I JUST MADE A BONFIRE OF HORRORS. Thousands of photocopies of historic photos ... into the fire they went. Images of every possible cruelty human beings can inflict upon others. Starved corpses, their empty eye sockets crawling with flies. Charred hands curled into macabre fists. Skulls like cracked eggs. The thousand-yard stare of the dying. The upper half of a body with no bottom, the bottom half with no top. Women wailing over mass graves. And -- the most horribly memorable long after the flames devoured it -- a whole series of photos of a man literally being taken to pieces, alive, conscious, and watching as his tormenters slice segments of his naked body away.
For the last year these photos (and cassettes of equally grim film footage) have been my life. This is the raw material of "Innocents Betrayed," JPFO's landmark video documentary demonstrating that when governments wish to commit mass slaughter, they first disarm their victims. As script writer on the project, I didn't merely write the words (in consultation with Aaron Zelman and Richard W. Stevens). It was also my job to choose the final images from the thousands of photos and dozens of reels of film footage submitted to us. Thus these thousands of copies of photographs, paintings, and documentary film footage.
I've seldom every felt so honored to work on a project and so grateful to have been chosen. And I've never, ever been so depressed -- so downright horrified -- by a project. "Innocents Betrayed" is going to be outstanding. Every time I see a rough cut of a new segment, I'm astonished. Thinking I never want to view another second of those horrors, I'm moved anew by what Aaron has wrought. But ... well, once you've seen "Innocents" you may never see the world the same way again.

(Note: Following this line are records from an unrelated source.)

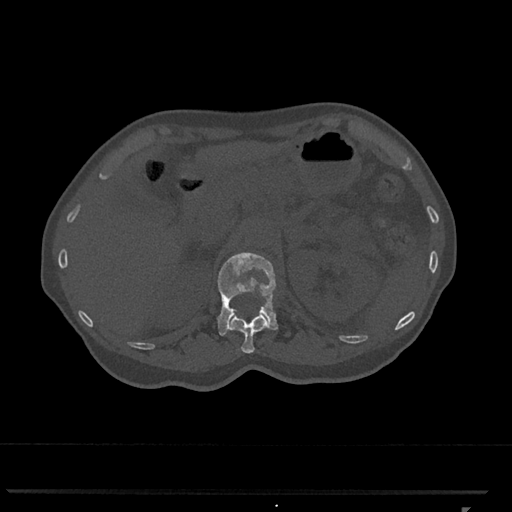
CT including the spine, one axial slice. Position 429 of 793 along the scan axis. Reconstruction kernel Br40s/3. 120 kVp. Bone window (W 1800 / L 400 HU). 0.5 mm slice thickness. 512 × 512 image matrix. Patient: female, 62 years. From the clinical record (not read from this slice): primary cancer: renal.
Structures marked on this image (semi-automatically segmented with operator editing):
- L1 vertebra: box from (x=217, y=252) to (x=278, y=336) px
- T12 vertebra: (x=229, y=312)–(x=268, y=354)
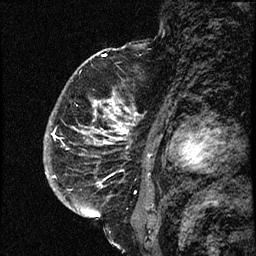
Breast MRI (dynamic contrast-enhanced), one sagittal slice; position 49 of 66 along the scan axis; dynamic contrast-enhanced study with each time point stored as its own series, time point 2 of 3 at this slice position (early post-contrast, ordered by acquisition time); 1.5 T; TE 4.2 ms, TR 17.6 ms; 2 mm slice thickness; 256 × 256 image matrix. Female patient. From the clinical record (not read from this slice): setting: breast cancer imaged before/during neoadjuvant chemotherapy; receptor status: HER2-positive.
Annotated regions visible in this slice (semi-automatic segmentation, software-assisted and operator-edited):
- analysis volume of interest (the breast-tissue region the enhancement analysis was run in; not a lesion): box from (x=52, y=69) to (x=139, y=209) px
- tumour enhancement mask (voxels above the 100 % enhancement threshold inside the analysis volume of interest): (x=52, y=98)–(x=136, y=187)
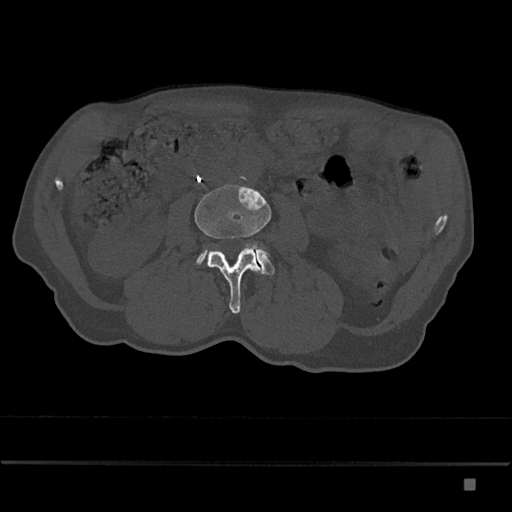
CT including the spine, one axial slice; bone window (W 1800 / L 400 HU); 0.5 mm slice thickness; 512 × 512 image matrix, field of view 390 × 390 mm. Patient: male, 72 years. From the clinical record (not read from this slice): primary cancer: prostate.
Annotated regions visible in this slice (semi-automatic segmentation, software-assisted and operator-edited):
- L3 vertebra: box from (x=194, y=184) to (x=272, y=314) px
- L4 vertebra: (x=197, y=244)–(x=275, y=275)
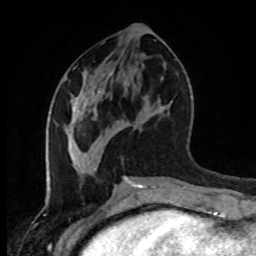
Breast MRI (dynamic contrast-enhanced), one axial slice; position 39 of 80 along the scan axis; cropped to one breast; dynamic contrast-enhanced series, time point 2 of 8 at this slice position (early post-contrast); 1.5 T; TE 4.2 ms, TR 7 ms; 2 mm slice thickness; 256 × 256 image matrix. Female patient.
Outlined on this slice (semi-automatic segmentation, software-assisted and operator-edited):
- enhancing-tissue mask used for the functional tumour volume (all voxels passing the contrast-enhancement thresholds inside the analysis volume; usually the tumour): bounding box (x1, y1, x2, y2) in pixels: (68, 95, 81, 166)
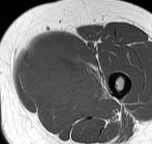
MRI of an extremity soft-tissue mass, one axial slice. Position 21 of 57 along the scan axis. MR volume resampled by the dataset authors to the PET/CT grid (not the native acquisition matrix). 152 × 144 image matrix. Female patient. Case-level facts recorded for this patient, not image findings: histological type: pleiomorphic leiomyosarcoma; grade: intermediate; site of the primary tumour: left thigh.
Annotated regions visible in this slice (expert contour drawn on MRI and transferred to this co-registered scan by the dataset authors):
- gross tumour volume including surrounding oedema: bounding box (x1, y1, x2, y2) in pixels: (18, 44, 108, 111)
- gross tumour volume (mass): (20, 46, 101, 111)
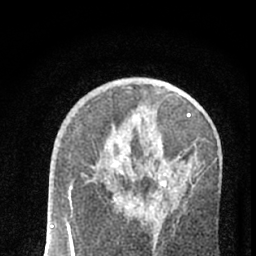
Breast MRI (dynamic contrast-enhanced), one axial slice. Slice 37 of 66 in the series (ordered by position). Cropped to one breast. Dynamic contrast-enhanced series, time point 2 of 7 at this slice position (early post-contrast). 1.5 T. TE 3.1 ms, TR 6.4 ms. 2.4 mm slice thickness. 256 × 256 image matrix, field of view 130 × 130 mm. Female patient.
Outlined on this slice (semi-automatically segmented with operator editing):
- enhancing-tissue mask used for the functional tumour volume (all voxels passing the contrast-enhancement thresholds inside the analysis volume; usually the tumour): bounding box (x1, y1, x2, y2) in pixels: (73, 182, 172, 253)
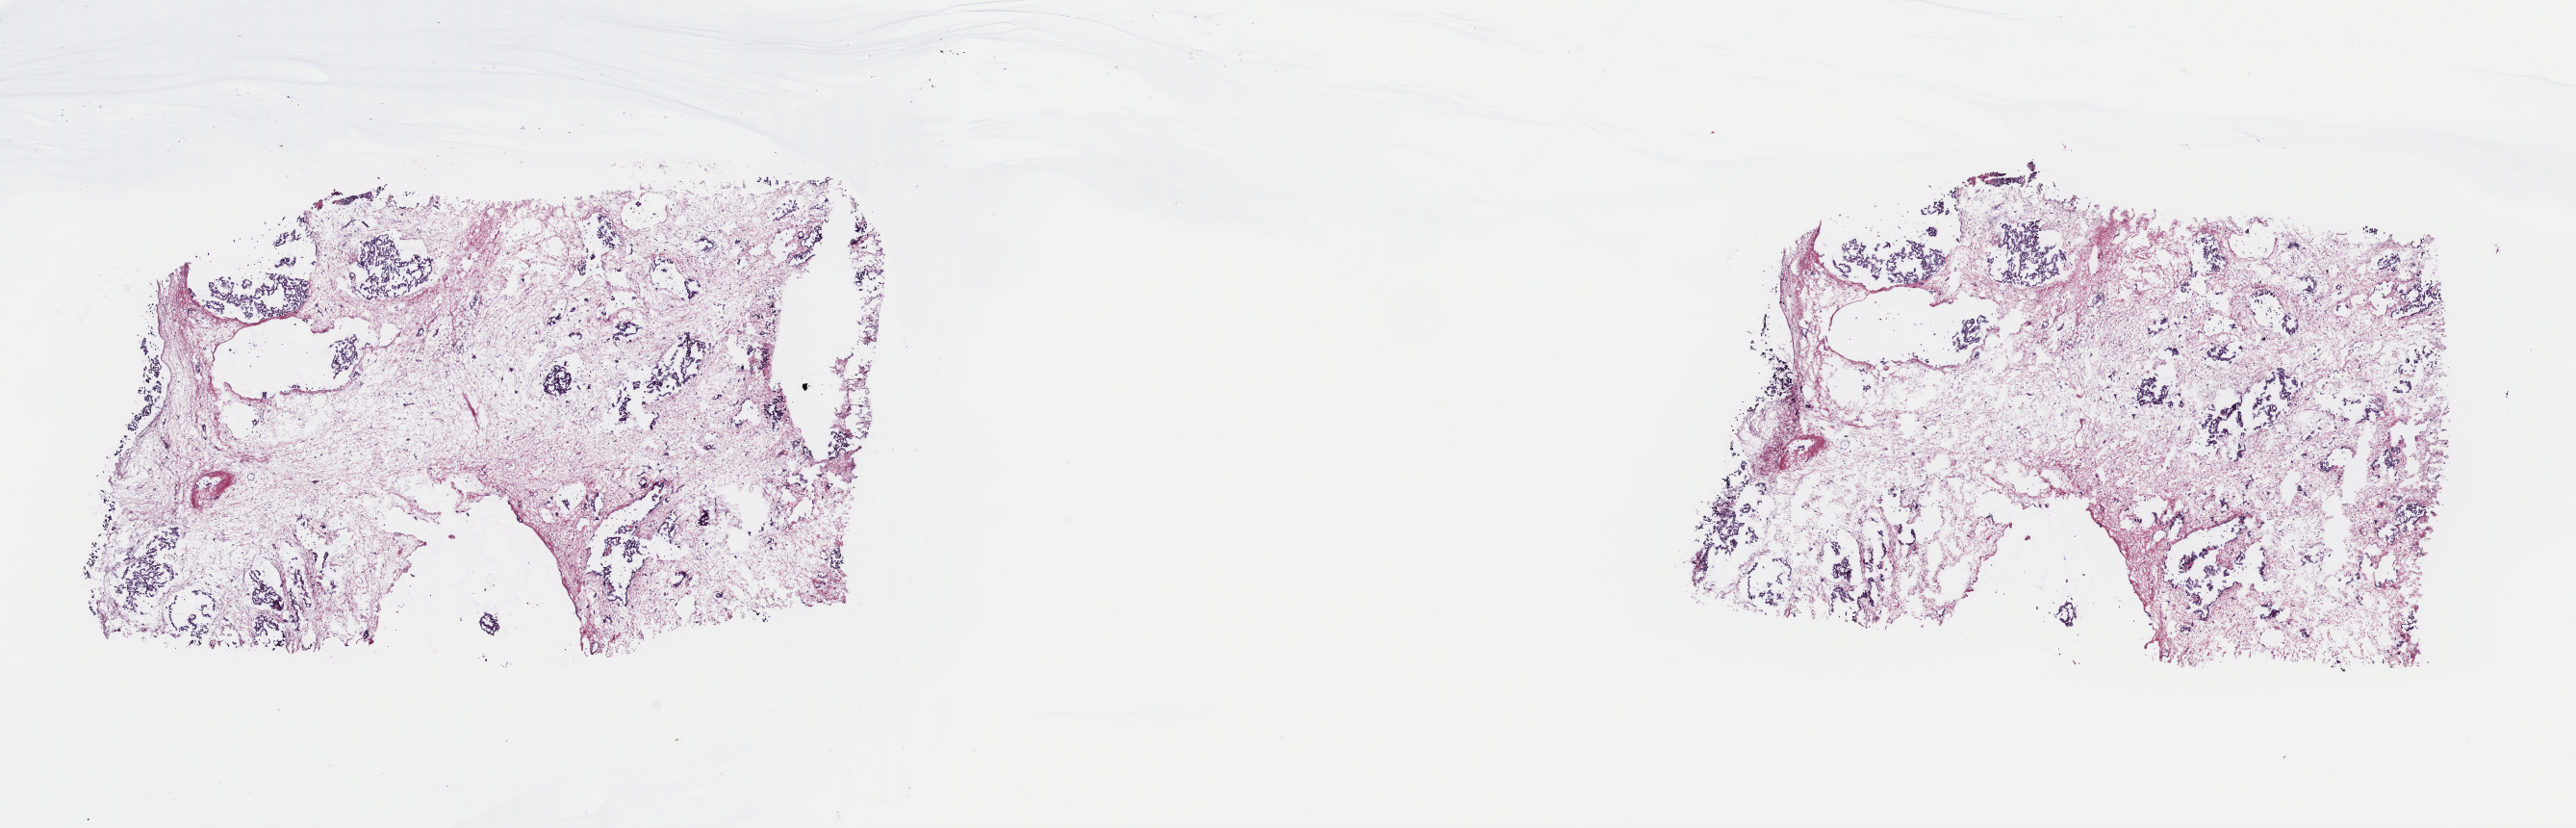
Digitized H&E tissue section (whole slide) — a low-resolution overview of the entire scanned area, about 21.1 x 6.8 mm (slide scanned at 40x). Frozen section from the top of the tissue portion. Primary tumour sample from the mesothelium. Male, age 54 years at initial diagnosis. Slide review estimates, as recorded: tumour cells 15%, tumour nuclei 60%, normal cells 0%, stromal cells 85%, necrosis 0%. Infiltration values recorded for this section: lymphocyte infiltration 0%, monocyte infiltration 0%, neutrophil infiltration 0%.
- AJCC pathologic stage: II
- histologic diagnosis: Epithelioid mesothelioma, malignant (pleura, NOS)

Please don't let me give you the impression that "Innocents" will be a horror fest for viewers. It won't be. It's a powerful, moving account in which you see horrors as a consequence of a bigger reality. But living with it every day for the last year, and knowing those unthinkable images were piling up higher and higher in what is meant to be my little house of peace ... well, that has been unbearable at times.
"Innocents Betrayed" is almost done now. Just a few more minutes of footage to produce. And I am done now. Every segment of the script, right down to the closing credits, has been written, reviewed, re-written, and submitted to the production company, along with its hundreds of images. I've got just one job left and that will be a pleasure -- to sit in on the recording of the voiceover with the wonderful, talented, skilled pro who'll give the final polish to our production. (Up to now we've been cutting to a "scratch track," a non-professional narration that gives the editor a pattern to follow but still gives us the flexibility to keep on polishing the script right to the end.)
And so, the bonfire -- consigning a two-foot-tall monument to human cruelty and misplaced trust to fierce, cleansing flames. When I first carried the folders of photocopies out to the burn barrel, I thought I was merely doing something practical -- throwing the images away without taking up space in the trash can. But as the flames roared out and one after another the images curled up and withered away and out of my life, out of my house, out of my consciousness, into the pure blue spring sky, I felt my own spirit rising with the heat above the fire. My shoulders, which have been tight for months, suddenly didn't hurt any more. The horrors are still real and in the world and a genuine danger to us all. But in some absolutely primitive, visceral way, I felt as if they had also risen into the air and dissipated like the spirit of Sauron after the One Ring went tumbling into the fiery crack on Mt. Doom.